The spectrum of medication overuse headache risk factors and treatments

What makes migraine worse? A plenary session at the AHS hybrid meeting 2022 addressed exactly this question. Professor Todd J. Schwedt of the Mayo Clinic Arizona, Phoenix, considered medication overuse headache (MOH) and the vast range of possible risk factors and treatment options, and how even the definition itself could be a gray area.

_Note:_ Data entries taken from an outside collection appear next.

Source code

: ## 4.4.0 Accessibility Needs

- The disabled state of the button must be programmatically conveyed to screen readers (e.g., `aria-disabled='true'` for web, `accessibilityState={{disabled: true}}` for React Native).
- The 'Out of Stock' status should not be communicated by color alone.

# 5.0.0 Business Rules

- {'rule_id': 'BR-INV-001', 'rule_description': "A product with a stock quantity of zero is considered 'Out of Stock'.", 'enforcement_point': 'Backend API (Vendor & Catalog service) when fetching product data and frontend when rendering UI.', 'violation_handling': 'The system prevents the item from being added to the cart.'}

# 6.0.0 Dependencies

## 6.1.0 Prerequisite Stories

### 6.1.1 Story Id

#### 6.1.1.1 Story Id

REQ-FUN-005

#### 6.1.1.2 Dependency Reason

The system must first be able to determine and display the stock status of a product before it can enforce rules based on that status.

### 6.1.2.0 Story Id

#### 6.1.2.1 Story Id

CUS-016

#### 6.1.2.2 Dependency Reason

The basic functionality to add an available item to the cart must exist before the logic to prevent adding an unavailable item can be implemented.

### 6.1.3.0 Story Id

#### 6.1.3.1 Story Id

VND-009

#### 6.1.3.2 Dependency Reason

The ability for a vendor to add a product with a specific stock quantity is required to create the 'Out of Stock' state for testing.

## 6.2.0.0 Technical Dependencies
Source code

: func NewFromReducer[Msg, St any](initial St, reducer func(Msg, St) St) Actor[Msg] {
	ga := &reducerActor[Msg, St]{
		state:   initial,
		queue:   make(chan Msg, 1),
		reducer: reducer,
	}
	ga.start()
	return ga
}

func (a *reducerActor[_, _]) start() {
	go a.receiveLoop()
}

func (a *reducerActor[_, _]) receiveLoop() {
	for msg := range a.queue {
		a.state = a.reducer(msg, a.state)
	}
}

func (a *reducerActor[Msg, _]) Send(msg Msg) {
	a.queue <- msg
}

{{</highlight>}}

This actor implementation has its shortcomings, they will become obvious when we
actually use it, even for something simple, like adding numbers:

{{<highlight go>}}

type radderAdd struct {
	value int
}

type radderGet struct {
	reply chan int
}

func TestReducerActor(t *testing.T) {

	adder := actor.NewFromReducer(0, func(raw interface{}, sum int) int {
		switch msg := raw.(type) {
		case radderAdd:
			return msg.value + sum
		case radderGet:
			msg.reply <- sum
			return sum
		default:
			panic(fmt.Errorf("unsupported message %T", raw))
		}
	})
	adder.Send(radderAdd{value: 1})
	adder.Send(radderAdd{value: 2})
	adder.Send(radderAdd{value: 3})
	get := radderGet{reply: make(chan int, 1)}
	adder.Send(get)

Medication overuse (MO) may be defined as use for at least 10 or 15 days per month (depending on medication type).1 It is important to remember that this includes medication taken for other reasons on non-headache days.2

Two-thirds of chronic migraine patients had medication overuse yet did not meet MOH criteria

Medication overuse headache (MOH) requires at least 15 headache days per month per the ICHD-3 definition,1 but not all patients with MO reach this threshold. In the Chronic Migraine Epidemiology and Outcomes (CaMEO) study, 67.9% of respondents with MO had fewer than 15 headache days per month.2 These patients may not be receiving optimal acute migraine treatment.

 

Genetic and environmental factors contribute to MOH

There is evidence that there are genetic factors in MOH, although there have not yet been many studies.3

Some changes in brain structure and function are common to MOH and addiction

Patients with MOH are significantly more likely to have a family member who has suffered from substance abuse.4 Interestingly, MOH is associated with alterations in brain structure and function that are similar to those seen in addiction.5 Some of these changes persist after the MOH has resolved, which may also point to a predisposition.5

In the Migraine in America Symptoms and Treatment (MAST) study of 13,649 patients with monthly headache treatment, there were numerous other risk groups for MO:6

  • treatment with triptans, opioids, barbiturates or ergots
  • older age
  • males
  • higher BMI
  • married people
  • lower level of education
  • smokers

Migraine patients with MO were twice as likely to have depression and anxiety

Patients with MO were also twice as likely to have depression and anxiety symptoms (39.5% versus 20.2%, p < 0.001).6

 

To withdraw or not to withdraw?

A couple of studies have examined different MOH treatment strategies. The MO Treatment Strategy (MOTS) trial included 720 patients with chronic migraine and MO.7 Patients were randomized to preventive medication with or without a switch from the overused medication to an alternative used up to 2 days per week.

Trials show no difference in most outcomes whether or not the overused medication is withdrawn immediately

There was no difference in frequency of headaches, but the prevalence of MO in Weeks 9 to 12 was significantly lower in the group with switching (53% versus 73%, p < 0.001).7 Subgroup analyses showed those with MO of more than 23 days per 4 weeks may have better outcomes when switching, and those with higher baseline anxiety may do better when not switching.7

A similar trial found no difference in headache days per month, acute medication use, or headache intensity.8 However, withdrawal of treatment and use of preventive treatment had a significantly higher resolution of MOH than preventive treatment without withdrawal, or withdrawal with option preventive treatment after 2 months.8

Behavioral interventions could help reduce monthly headache days

 

Supporting patients out of MOH

Professor Schwedt pointed out the role that behavioral therapies could have in tackling MOH, particularly considering the high association with depression and anxiety. This was investigated in a recent randomized double-blind trial of 179 patients with MOH concealed within a larger trial.9

At 24 weeks, patients in the maximal intervention group had significantly fewer monthly days with acute medication than the minimal intervention group, but this was not seen at other timepoints.9

Our correspondent’s highlights from the symposium are meant as a fair representation of the scientific content presented. The views and opinions expressed on this page do not necessarily reflect those of Lundbeck.

References

  1. ICHD-3. Cephalalgia 2018;38:1-211.
  2. Schwedt TJ, et al. Neurol Clin Pract 2021;11(3):216-26.
  3. Cargnin S, et al. Cephalalgia 2018;38(7):1361-73.
  4. Cevoli S, et al. Headache 2009;49(3):412-8.
  5. Schwedt TJ and Chong CD. Headache 2017;57(7):1173-8.
  6. Schwedt TJ, et al. J Headache Pain 2018;19(1):38.
  7. Schwedt TJ, et al. Neurology 2022;98(14):e1409-21.
  8. Carlsen LN, et al. JAMA Neurol 2020;77(9):1069-78.
  9. Pijpers JA, et al. Eur J Neurol 2022;29(5):1496-1504.